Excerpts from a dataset

[Start of Attachment]

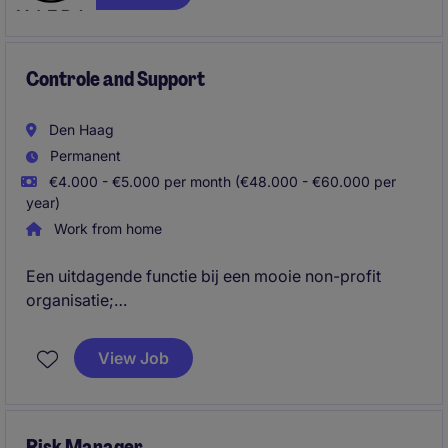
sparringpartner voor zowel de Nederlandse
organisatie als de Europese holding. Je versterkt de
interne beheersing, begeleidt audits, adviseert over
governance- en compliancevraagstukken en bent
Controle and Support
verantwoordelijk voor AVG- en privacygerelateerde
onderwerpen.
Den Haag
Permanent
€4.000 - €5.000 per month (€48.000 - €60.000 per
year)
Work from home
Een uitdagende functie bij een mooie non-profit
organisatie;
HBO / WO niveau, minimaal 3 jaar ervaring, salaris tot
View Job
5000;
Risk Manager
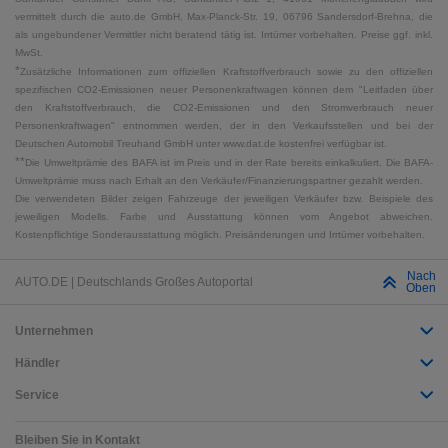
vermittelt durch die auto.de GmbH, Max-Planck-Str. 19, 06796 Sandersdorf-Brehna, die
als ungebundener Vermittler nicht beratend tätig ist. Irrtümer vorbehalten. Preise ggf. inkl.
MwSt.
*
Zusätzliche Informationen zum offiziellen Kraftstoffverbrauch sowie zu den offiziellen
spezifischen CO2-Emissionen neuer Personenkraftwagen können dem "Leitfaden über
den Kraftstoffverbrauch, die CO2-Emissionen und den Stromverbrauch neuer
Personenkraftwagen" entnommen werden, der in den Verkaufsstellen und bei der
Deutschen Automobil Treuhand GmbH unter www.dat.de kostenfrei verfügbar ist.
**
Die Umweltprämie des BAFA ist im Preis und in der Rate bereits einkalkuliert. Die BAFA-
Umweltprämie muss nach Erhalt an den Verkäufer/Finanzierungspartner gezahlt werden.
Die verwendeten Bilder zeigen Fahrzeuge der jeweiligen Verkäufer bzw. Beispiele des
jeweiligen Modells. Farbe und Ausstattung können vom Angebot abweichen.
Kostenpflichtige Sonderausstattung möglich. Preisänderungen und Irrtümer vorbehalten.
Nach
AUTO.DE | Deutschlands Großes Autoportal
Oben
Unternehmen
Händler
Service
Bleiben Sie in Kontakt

[End of Attachment]
[Start of Attachment]

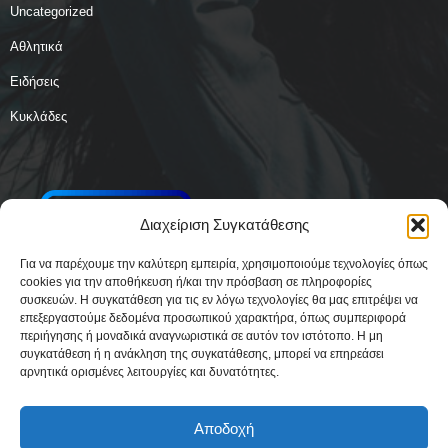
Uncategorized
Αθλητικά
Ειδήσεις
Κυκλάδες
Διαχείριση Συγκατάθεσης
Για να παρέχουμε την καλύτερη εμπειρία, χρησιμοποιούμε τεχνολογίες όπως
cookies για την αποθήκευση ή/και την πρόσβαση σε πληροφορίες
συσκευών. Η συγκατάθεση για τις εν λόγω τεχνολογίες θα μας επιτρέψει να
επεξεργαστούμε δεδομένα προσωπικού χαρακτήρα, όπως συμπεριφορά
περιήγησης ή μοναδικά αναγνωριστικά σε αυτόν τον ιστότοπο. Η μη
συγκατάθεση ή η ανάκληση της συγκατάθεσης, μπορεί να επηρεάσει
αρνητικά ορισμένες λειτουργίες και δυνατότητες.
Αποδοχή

[End of Attachment]

## Work instruction
Begin at the line above that has "sparringpartner voor zowel de Nederlandse" and stop after the line that has "verantwoordelijk voor AVG- en", copying each line exactly and adding nothing else.

## Written solution
sparringpartner voor zowel de Nederlandse
organisatie als de Europese holding. Je versterkt de
interne beheersing, begeleidt audits, adviseert over
governance- en compliancevraagstukken en bent
Controle and Support
verantwoordelijk voor AVG- en privacygerelateerde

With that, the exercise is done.